_What to produce_
Starting at the first line of the data below, write out each line exactly until you reach the line containing "Establecer esta línea", and include that line too.

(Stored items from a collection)
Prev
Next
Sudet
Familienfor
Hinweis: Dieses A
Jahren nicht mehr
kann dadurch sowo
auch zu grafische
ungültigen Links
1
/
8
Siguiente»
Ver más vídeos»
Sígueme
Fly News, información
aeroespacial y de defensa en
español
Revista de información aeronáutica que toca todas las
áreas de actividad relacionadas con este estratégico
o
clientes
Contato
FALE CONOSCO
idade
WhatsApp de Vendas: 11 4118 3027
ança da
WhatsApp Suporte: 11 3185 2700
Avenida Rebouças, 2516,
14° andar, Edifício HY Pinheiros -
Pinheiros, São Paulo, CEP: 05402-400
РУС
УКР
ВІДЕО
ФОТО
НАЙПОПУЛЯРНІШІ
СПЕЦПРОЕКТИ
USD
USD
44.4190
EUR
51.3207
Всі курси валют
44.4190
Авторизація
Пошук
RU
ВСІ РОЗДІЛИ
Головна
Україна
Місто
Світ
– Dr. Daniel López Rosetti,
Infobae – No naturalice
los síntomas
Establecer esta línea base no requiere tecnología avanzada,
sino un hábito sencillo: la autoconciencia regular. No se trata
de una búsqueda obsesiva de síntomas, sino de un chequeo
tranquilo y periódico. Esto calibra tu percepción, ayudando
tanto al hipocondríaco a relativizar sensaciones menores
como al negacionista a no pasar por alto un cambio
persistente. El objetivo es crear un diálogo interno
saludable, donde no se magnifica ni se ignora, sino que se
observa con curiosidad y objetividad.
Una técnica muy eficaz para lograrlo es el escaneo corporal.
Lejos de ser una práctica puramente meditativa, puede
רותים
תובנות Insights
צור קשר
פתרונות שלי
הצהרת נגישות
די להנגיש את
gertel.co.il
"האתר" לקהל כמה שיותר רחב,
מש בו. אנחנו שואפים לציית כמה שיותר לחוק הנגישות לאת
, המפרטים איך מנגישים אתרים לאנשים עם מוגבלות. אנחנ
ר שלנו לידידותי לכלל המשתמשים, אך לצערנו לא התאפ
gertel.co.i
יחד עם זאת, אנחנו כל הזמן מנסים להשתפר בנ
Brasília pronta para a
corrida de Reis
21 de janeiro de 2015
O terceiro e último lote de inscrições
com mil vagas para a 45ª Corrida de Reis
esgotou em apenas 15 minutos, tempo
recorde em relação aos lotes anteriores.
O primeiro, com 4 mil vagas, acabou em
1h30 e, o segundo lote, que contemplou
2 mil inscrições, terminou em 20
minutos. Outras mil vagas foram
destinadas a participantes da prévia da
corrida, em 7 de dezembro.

_Written solution_
Prev
Next
Sudet
Familienfor
Hinweis: Dieses A
Jahren nicht mehr
kann dadurch sowo
auch zu grafische
ungültigen Links
1
/
8
Siguiente»
Ver más vídeos»
Sígueme
Fly News, información
aeroespacial y de defensa en
español
Revista de información aeronáutica que toca todas las
áreas de actividad relacionadas con este estratégico
o
clientes
Contato
FALE CONOSCO
idade
WhatsApp de Vendas: 11 4118 3027
ança da
WhatsApp Suporte: 11 3185 2700
Avenida Rebouças, 2516,
14° andar, Edifício HY Pinheiros -
Pinheiros, São Paulo, CEP: 05402-400
РУС
УКР
ВІДЕО
ФОТО
НАЙПОПУЛЯРНІШІ
СПЕЦПРОЕКТИ
USD
USD
44.4190
EUR
51.3207
Всі курси валют
44.4190
Авторизація
Пошук
RU
ВСІ РОЗДІЛИ
Головна
Україна
Місто
Світ
– Dr. Daniel López Rosetti,
Infobae – No naturalice
los síntomas
Establecer esta línea base no requiere tecnología avanzada,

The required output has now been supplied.